RECORDS FOR THE TASK Block Start

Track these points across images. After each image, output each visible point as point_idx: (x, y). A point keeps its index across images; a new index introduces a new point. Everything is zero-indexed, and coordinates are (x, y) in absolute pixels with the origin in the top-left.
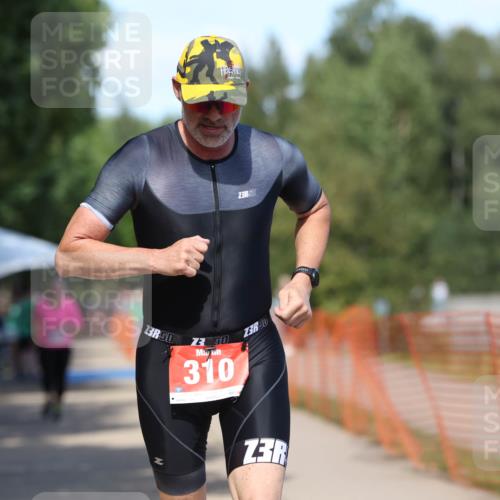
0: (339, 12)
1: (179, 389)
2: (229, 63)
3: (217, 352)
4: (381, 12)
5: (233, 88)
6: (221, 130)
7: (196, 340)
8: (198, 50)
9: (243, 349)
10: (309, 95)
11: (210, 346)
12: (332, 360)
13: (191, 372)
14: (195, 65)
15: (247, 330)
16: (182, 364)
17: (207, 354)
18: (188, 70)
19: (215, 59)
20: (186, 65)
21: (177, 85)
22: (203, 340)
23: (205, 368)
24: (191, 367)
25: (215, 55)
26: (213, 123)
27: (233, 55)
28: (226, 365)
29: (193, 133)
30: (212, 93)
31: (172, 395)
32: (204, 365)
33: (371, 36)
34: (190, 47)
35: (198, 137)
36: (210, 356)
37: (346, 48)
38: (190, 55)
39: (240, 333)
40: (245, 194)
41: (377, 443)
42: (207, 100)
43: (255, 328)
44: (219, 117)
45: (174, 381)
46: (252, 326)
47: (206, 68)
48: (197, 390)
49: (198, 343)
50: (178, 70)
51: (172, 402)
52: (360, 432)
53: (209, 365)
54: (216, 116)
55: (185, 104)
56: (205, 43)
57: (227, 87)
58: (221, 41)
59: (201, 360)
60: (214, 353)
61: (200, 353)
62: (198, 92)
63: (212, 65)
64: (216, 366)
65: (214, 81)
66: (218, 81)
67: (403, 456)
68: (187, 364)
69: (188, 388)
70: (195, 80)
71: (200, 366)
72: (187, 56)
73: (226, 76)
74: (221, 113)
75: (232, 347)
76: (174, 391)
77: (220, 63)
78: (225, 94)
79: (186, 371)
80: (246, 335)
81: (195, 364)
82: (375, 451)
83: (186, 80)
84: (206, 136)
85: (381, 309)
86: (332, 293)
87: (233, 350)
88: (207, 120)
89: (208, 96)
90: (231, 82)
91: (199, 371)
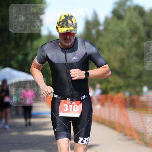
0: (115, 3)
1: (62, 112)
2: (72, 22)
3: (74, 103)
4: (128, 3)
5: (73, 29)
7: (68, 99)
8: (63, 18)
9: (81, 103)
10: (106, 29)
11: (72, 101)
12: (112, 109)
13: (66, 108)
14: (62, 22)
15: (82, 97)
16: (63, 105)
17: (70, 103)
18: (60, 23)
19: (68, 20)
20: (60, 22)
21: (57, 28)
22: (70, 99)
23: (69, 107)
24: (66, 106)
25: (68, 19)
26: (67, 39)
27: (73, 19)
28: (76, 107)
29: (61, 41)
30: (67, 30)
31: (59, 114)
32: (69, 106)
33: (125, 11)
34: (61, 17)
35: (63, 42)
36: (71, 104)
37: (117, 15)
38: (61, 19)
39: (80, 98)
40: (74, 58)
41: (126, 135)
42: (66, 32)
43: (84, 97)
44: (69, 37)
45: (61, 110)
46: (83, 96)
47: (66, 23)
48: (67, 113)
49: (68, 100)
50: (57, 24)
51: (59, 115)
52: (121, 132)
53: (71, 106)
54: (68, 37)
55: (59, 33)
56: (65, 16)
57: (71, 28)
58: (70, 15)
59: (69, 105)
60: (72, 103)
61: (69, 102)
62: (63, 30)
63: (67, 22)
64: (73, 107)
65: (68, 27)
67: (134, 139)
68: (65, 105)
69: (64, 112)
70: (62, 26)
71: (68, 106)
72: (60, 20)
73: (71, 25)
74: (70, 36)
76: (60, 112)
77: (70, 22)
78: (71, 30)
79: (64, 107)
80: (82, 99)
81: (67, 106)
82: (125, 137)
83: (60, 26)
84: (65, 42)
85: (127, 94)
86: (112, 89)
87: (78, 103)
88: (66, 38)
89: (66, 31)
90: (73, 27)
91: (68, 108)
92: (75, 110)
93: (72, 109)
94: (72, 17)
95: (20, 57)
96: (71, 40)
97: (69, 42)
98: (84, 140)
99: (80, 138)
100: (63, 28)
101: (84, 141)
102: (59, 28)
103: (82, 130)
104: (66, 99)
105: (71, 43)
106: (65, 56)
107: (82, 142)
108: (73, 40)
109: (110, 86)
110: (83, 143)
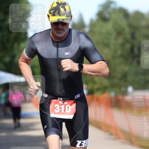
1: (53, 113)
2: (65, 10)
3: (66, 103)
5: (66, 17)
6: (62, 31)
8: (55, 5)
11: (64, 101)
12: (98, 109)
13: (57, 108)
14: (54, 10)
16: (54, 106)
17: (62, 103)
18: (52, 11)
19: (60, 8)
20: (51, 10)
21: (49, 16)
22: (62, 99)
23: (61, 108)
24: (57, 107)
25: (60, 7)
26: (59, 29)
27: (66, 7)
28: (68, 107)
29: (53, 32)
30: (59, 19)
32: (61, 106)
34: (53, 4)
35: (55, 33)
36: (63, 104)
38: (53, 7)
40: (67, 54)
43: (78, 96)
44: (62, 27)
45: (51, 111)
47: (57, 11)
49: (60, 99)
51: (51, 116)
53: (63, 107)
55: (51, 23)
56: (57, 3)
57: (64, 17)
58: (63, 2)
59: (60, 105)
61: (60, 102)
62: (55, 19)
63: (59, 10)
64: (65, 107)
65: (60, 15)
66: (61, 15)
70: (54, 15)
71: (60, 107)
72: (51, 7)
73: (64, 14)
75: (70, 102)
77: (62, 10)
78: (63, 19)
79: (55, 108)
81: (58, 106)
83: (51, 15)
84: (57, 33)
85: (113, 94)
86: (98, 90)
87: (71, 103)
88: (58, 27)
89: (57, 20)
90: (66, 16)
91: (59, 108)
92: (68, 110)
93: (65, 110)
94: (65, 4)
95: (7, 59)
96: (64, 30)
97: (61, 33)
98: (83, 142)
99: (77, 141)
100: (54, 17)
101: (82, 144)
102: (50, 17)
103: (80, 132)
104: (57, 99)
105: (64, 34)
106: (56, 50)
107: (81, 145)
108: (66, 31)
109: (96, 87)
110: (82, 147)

RECORDS FOR THE TASK Block End
RECORDS FOR THE TASK Block Start

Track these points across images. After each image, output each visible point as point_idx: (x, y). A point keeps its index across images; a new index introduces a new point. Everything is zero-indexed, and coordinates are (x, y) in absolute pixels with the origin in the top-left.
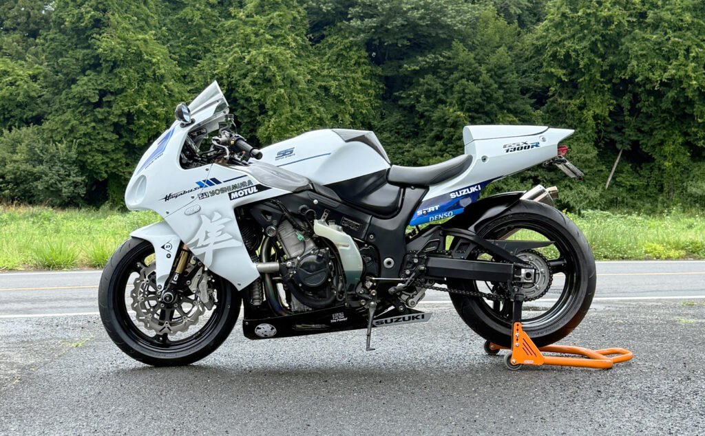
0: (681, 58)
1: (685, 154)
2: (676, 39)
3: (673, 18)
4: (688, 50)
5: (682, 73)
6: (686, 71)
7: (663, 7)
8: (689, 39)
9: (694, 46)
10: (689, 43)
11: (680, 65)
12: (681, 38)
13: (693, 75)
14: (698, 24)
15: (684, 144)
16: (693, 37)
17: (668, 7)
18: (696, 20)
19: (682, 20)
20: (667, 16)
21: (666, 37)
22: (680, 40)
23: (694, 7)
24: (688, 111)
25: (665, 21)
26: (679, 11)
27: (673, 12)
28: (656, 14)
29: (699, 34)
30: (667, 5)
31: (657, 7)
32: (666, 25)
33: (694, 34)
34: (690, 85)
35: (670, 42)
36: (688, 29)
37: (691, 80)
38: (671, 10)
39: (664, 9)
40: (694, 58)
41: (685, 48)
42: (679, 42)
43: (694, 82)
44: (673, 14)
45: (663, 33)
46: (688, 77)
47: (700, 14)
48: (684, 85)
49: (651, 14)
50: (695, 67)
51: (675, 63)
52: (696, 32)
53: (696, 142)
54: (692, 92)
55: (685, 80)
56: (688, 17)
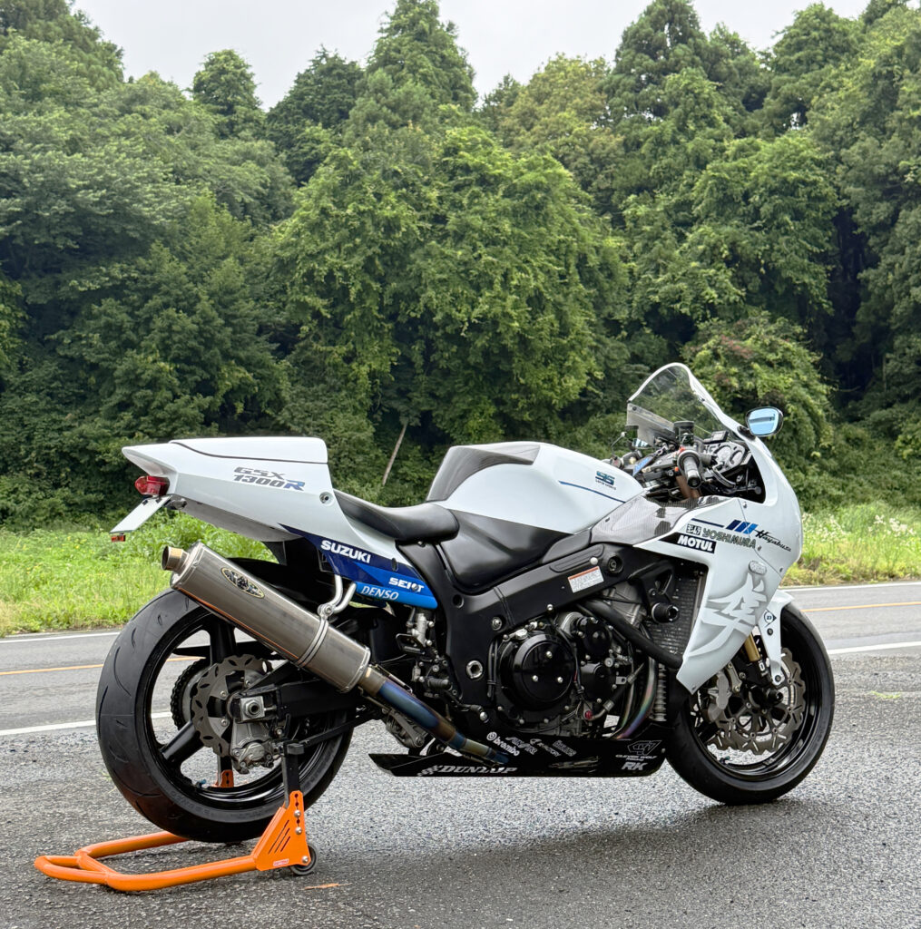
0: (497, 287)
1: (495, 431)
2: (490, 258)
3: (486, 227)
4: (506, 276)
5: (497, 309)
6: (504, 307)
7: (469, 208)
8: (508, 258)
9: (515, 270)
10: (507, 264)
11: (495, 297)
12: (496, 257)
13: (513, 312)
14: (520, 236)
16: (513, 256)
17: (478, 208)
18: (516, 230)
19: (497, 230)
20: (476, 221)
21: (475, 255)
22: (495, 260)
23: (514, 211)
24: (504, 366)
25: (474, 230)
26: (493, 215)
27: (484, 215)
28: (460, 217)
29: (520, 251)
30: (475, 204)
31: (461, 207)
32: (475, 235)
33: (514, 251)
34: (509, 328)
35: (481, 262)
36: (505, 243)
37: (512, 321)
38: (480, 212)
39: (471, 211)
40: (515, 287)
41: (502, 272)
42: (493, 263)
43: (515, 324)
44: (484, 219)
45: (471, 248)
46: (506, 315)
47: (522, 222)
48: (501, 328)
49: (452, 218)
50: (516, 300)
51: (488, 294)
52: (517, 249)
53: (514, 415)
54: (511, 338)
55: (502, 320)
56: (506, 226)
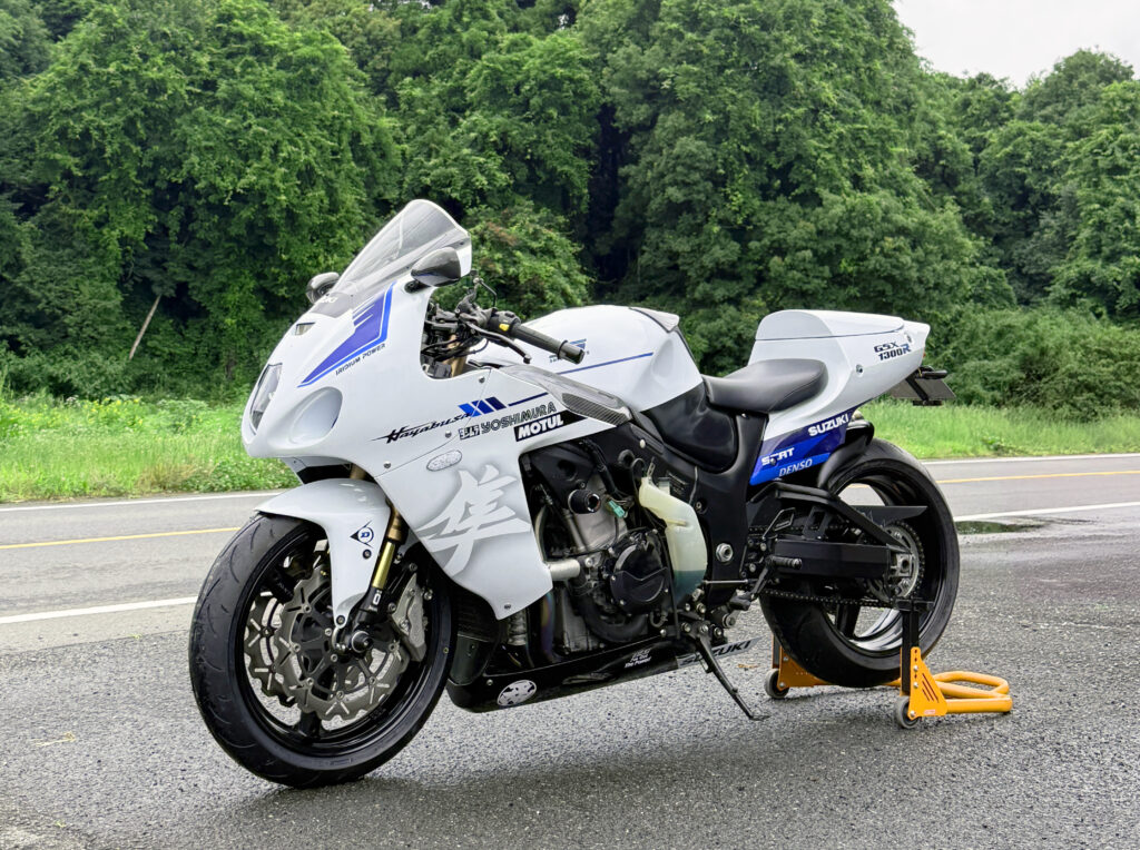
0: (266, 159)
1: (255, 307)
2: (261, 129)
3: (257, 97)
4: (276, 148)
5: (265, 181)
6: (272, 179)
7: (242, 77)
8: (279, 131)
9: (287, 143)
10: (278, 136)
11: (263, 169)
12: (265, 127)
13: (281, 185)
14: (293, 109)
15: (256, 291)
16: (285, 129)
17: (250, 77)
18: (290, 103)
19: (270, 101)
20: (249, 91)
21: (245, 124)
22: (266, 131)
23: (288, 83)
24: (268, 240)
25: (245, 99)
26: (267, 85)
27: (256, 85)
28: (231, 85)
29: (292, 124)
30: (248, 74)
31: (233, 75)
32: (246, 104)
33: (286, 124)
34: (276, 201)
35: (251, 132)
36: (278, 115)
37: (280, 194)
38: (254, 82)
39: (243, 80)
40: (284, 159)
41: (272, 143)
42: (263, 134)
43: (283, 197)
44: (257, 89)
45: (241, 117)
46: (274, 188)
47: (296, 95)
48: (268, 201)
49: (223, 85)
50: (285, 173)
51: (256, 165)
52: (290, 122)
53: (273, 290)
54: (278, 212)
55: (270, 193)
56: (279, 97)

RECORDS FOR THE TASK Block End

Extract everything from the line containing "92: (75, 110)" down to the line containing "28: (68, 107)", both included, and reproduce those lines verbatim. Leave the picture markers out of your answer.

**EXERCISE RESPONSE**
92: (75, 110)
93: (72, 109)
94: (72, 17)
95: (20, 57)
96: (71, 40)
97: (69, 42)
98: (84, 140)
99: (80, 138)
100: (63, 28)
101: (84, 141)
102: (59, 28)
103: (82, 130)
104: (66, 99)
105: (71, 43)
106: (65, 56)
107: (82, 142)
108: (73, 40)
109: (110, 86)
110: (83, 143)
1: (53, 113)
2: (65, 10)
3: (66, 103)
5: (66, 17)
6: (62, 31)
8: (55, 5)
11: (64, 101)
12: (98, 109)
13: (57, 108)
14: (54, 10)
16: (54, 106)
17: (62, 103)
18: (52, 11)
19: (60, 8)
20: (51, 10)
21: (49, 16)
22: (62, 99)
23: (61, 108)
24: (57, 107)
25: (60, 7)
26: (59, 29)
27: (66, 7)
28: (68, 107)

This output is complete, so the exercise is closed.